Friday, Dec. 04, 1964
The $3 Billion Bail Bond
Harold Wilson came to power seven weeks ago promising that "Britain will have just as much influence in the world as we can earn and deserve"--and gave his Labor government 100 days to make its mark. The financial world passed judgment in less than half that time, and in a crushing vote of no-confidence last week mounted the heaviest attack on the pound that Britain has faced since the early postwar years.
Thanks to a $3 billion, eleven-nation bailing-out operation backed by the U.S., both the pound and the Prime Minister managed to survive. But the lesson of Wilson's first major crisis may be felt for many times 100 days.
The Laborites--as even most Tories now admit--inherited an Augean mess.
The Conservative government had closed its eyes too long to a mounting trade deficit that by year's end seemed certain to top $2 billion, almost equivalent to the gold reserves of the entire sterling bloc (see charts}. Theoretically, few economists quarreled with Wilson's first, stringent measures to close the gap: a "temporary" 15% tax on virtually all imports reaching Britain, plus tax incentives for British industrialists who boost exports. Practically, however, Wilson could hardly have acted more ineptly.
Waiting for Noah. The surcharge on their exports was a jolting setback for the Commonwealth nations and Britain's trading partners in E.F.T.A., Europe's Outer Seven: yet the Prime Minister made no attempt to soften the blow by consulting them in advance.
Too late, British officials scurried across the Continent to plead their government's case--resembling, in former Tory Party Leader Iain Macleod's withering phrase, "doves sent out from the Ark to tell people that Noah's sorry it's raining." Even so, hardheaded foreign bankers might have waited for Noah to reach dry land if there had been any real sign that the government was coming to grips with Britain's basic economic ills. On the contrary, Wilson clearly assigned priority to expanded welfare statism that Britain can patently ill afford. He also insisted on doctrinaire legislation such as renationalization of steel, hinted at new, incentive-stifling corporate and capital-gains taxes. Convinced that Britain's financial position could only worsen, international bankers scrambled to unload their sterling holdings.
Gnomes of Zurich. London's top merchant bankers came to Wilson two weeks ago to warn that he could only avert a full-blown crisis of confidence in the pound by raising the Bank of England's interest rate on borrowed money from 5% to 6%, in , order to damp down domestic consumption and lure international investors back to the sterling bloc. The Prime Minister refused on the dogmatic grounds that he would not resort to the "stop-go" economic policies of the Tories--who nonetheless had never faced a balance-of-payments gap as formidable as that which confronted Wilson. While Labor backbenchers muttered against international financiers--the "gnomes of Zurich"--Wilson warned direly that world bankers would have to "pay the price for their lack of faith in Britain." The price, in fact, was paid by the Bank of England, which was forced to pump in dwindling reserves to support sterling at the minimum official rate of $2.781 to the pound. Finally, after a weekend huddle with his ministers and consultations with the U.S., Wilson hiked Britain's bank rate to 7%, the "crisis" level. As a result, Washington was forced to raise the U.S.

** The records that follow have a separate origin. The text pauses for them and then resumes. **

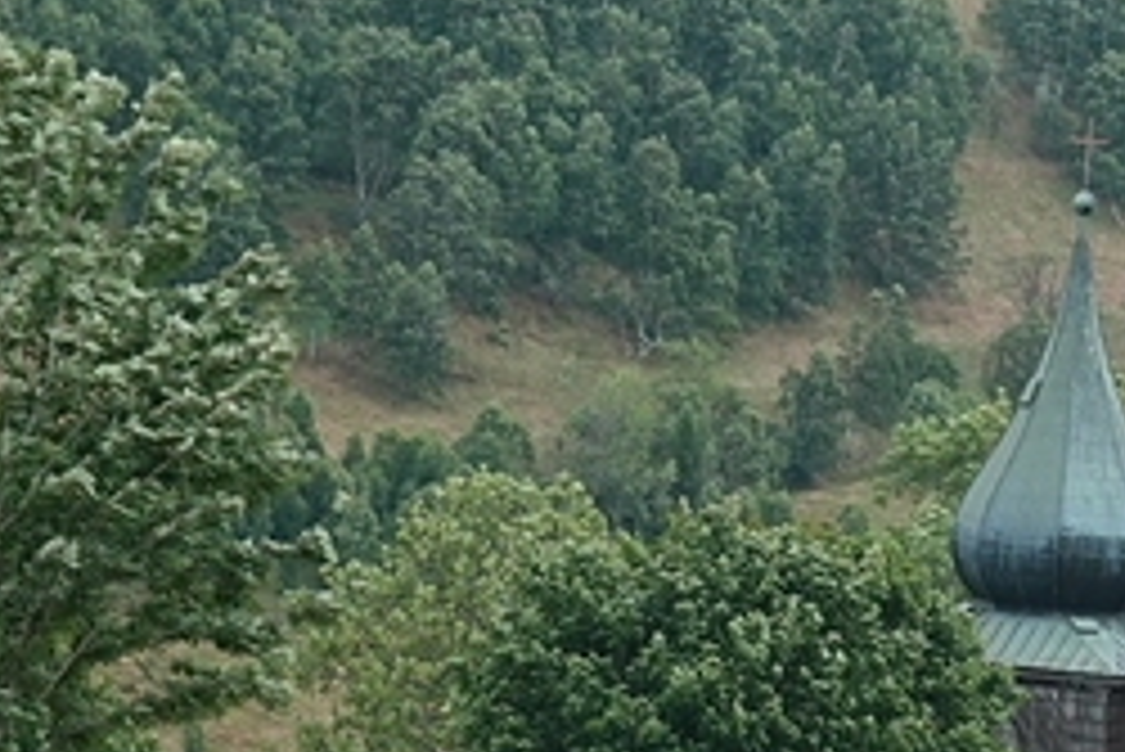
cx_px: 1004
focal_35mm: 256
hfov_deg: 8.0
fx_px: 8004
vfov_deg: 5.4
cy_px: 664
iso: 125
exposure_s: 1/320
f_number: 4
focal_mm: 23.39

discount rate from 3.5% to 4% (see U. S. BUSINESS). But for the pound, it was already too late. By then the stampede from sterling was in full thunder, whipped on by worldwide speculation that Britain would be forced to devalue.
Telephone Offensive. Only four years ago, that might indeed have been the result. Since then, however, the U.S.
has cemented cooperative agreements with Europe's powerful central banks to bail one another out whenever any nation's currency is under attack. As the world's No. 2 reserve currency, after the dollar, the pound plainly had to be defended. Within minutes of receiving a Save-Our-Sterling message from Whitehall, U.S. monetary officials and Bank of England experts in London's Threadneedle Street embarked on a nightlong telephone offensive that by next day had raised the $3 billion bundle that Britain needed. Said Treasury Under Secretary Robert Roosa: "This was the biggest and quickest monetary rescue job ever seen."
The crisis was a rude shock for Labor, and a sobering reminder that the whole British economy must become drastically more efficient to survive. "Gone is the illusion," wrote the Financial Times, "that more benefits for all could be squeezed from static production. Gone is the illusion that growth can come from talk. Gone is the illusion that planning can ignore finance . . . Labor's ideas have been swept away with almost frightening speed."
The huge sum that rescued the pound must be repaid within six months, and Britain's creditors thus hold a de facto veto power over government policy. In effect they will insist that Britain must regain solvency and international confidence before anything else is undertaken, including further expensive welfare schemes.